FM to clear merger of SBI, 2 associate banks

Written by Sunny Verma | Subhomoy Bhattacharjee | New Delhi | Updated: Aug 3 2011, 09:27am hrs
As part of its banking consolidation plans, the government plans to announce the merger of State Bank of Patiala (SBP) and State Bank of Hyderabad (SBH) with parent State Bank of India (SBI) soon. Finance minister Pranab Mukherjee is expected to give the go-ahead for merging the two unlisted associate banks with SBI when he meets the banks management on August 6 in Mumbai.

I hope to bring at least two associate banks of SBI within its fold in this (fiscal) year, Pranab Mukherjee told reporters at his office last week. FE learnt from top sources that the two banks are SBP and SBH.

The mergers will provide space for SBI to expand lending as Indias largest bank without forcing the government to take a call on reducing its shareholding in the bank below 55%.

Reducing government stake in SBI below majority is taboo for the Congress, as it will mean disowning a legacy from the days of Indira Gandhi, who had nationalised 23 banks in two phases in 1969 and 1980. (SBI was nationalised earlier).

As an interim alternative, in the run-up to this years Budget, the government had tried to implement a golden share formula, which was essentially a differential voting rights plan. But the government discarded the plan after major domestic and foreign investors panned the proposal. Investors pointed out it would be read as a sign of the governments latent ability to block any move by the bank's board, even after it is approved by other shareholders. This will hurt its share valuation too.

Both SBP and SBH are fully owned subsidiaries; so post-merger, SBI will book the profits after liquidating the shares of these two. The healthy reserves (see chart) will also appear on SBI books, which means a potential net addition of R9,000 crore. SBI has approached the government for approving a rights issue of R20,000 crore to finance its loan book.

SBI also has a much higher proportion of net NPA when compared with the two subsidiaries. This is a net positive for the bank and will push up SBIs capital base after merger. Also, there is no cash outgo from the bank for the mergers, (unlike for its listed subsidiaries) something it could not afford to now with profits collapsing to just R20 crore in the fourth quarter of 2010-11.

In effect, the merger will give SBI more room to lend and expand without any need for equity contribution from the government.

With loans projected to grow 20% this fiscal, SBIs capital base has to grow correspondingly to keep pace.

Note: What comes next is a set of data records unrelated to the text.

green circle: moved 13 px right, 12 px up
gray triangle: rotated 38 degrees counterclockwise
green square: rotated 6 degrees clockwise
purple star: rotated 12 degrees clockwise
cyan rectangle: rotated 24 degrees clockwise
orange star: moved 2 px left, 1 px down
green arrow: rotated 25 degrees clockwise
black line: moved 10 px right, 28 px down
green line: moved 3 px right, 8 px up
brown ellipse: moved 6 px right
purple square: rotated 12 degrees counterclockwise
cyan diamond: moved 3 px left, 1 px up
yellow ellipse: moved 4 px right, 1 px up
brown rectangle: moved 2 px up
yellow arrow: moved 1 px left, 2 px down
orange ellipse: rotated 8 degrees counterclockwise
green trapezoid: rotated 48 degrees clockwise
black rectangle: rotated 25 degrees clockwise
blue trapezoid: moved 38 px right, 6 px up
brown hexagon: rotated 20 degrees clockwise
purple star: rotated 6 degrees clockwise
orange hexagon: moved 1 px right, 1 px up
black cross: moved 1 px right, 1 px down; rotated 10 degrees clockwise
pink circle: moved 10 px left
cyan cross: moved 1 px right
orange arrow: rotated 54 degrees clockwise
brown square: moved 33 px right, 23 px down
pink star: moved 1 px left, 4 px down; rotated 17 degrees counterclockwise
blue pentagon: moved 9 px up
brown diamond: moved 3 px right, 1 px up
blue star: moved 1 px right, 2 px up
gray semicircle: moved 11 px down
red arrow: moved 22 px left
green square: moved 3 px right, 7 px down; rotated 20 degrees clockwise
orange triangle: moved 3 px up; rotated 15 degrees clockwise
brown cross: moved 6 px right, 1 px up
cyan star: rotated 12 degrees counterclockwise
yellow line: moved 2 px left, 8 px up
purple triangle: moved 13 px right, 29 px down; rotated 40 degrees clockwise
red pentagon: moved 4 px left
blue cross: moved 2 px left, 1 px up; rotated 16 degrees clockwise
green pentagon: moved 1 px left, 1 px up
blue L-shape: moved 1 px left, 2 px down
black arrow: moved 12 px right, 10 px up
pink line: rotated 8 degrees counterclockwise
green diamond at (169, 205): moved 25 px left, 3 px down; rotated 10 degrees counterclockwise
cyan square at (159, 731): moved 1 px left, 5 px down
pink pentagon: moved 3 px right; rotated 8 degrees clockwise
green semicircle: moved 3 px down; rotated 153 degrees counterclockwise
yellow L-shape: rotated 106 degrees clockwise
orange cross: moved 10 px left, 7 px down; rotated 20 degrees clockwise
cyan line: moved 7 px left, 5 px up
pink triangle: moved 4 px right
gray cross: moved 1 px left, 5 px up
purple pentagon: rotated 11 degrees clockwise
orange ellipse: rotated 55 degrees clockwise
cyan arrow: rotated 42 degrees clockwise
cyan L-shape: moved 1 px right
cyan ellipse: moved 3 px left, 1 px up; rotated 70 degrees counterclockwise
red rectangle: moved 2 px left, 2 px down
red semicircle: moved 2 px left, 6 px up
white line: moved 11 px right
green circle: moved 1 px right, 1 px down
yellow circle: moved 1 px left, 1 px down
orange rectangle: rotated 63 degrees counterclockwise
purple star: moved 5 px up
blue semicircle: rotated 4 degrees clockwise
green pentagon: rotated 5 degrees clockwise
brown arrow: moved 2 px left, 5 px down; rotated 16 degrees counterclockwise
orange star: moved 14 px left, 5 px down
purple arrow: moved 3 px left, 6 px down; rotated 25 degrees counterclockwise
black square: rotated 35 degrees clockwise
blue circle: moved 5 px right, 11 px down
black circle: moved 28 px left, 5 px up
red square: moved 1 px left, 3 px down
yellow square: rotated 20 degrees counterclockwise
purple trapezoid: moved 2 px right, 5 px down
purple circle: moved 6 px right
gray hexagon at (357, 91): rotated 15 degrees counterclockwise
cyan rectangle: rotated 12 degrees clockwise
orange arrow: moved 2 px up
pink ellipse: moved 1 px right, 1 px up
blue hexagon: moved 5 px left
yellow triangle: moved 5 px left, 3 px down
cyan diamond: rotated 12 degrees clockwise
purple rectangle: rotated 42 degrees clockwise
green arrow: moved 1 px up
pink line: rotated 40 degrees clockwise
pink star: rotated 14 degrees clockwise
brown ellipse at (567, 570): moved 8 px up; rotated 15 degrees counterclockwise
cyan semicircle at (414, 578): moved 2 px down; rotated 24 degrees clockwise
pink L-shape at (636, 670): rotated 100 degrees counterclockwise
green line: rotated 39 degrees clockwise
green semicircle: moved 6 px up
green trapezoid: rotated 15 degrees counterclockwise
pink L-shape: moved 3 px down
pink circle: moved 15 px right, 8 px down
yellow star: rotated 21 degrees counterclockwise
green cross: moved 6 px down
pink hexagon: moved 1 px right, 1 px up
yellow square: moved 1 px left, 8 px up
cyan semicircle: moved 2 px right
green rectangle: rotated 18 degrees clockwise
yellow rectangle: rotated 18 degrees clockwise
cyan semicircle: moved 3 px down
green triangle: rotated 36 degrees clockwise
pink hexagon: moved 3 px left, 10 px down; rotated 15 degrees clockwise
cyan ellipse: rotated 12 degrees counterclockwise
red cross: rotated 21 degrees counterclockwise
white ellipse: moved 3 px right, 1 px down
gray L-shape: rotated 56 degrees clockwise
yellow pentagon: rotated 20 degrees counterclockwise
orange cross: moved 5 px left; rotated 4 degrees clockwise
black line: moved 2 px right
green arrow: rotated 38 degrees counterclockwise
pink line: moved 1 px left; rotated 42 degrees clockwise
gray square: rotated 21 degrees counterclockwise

This means the government, in turn, has to pump in more equity to keep its shareholding in SBI at least 55%. Government currently owns 59.4% in SBI. A government source said the limit on SBIs financing ability has become a matter of deep concern within the finance ministry.

Merging the two associates with SBI, therefore, means the latter can postpone its capital-raising plan, or raise capital in a manner that the government is not required to contribute any funds, say a debt issue.

The acquisition can be carried through a cabinet order sanctioning the scheme of acquisition similar to the way SBI acquired its Gujarat-based associate State Bank of Saurashtra in July 2008, and State Bank of Indore in August 2010.

Acquisition of the three other listed banks involving external shareholders is expected to take time. SBI has 75% stake each in State Bank of Travancore and in State Bank of Bikaner and Jaipur, while it owns 92.33% in State Bank of Mysore.

The clincher is the higher capital adequacy ratio (CAR) of these two banks compared with SBI. The two had ratios of 13.35% and 13.41% respectively as on March 31, 2011, when SBIs ratio was 11.98%.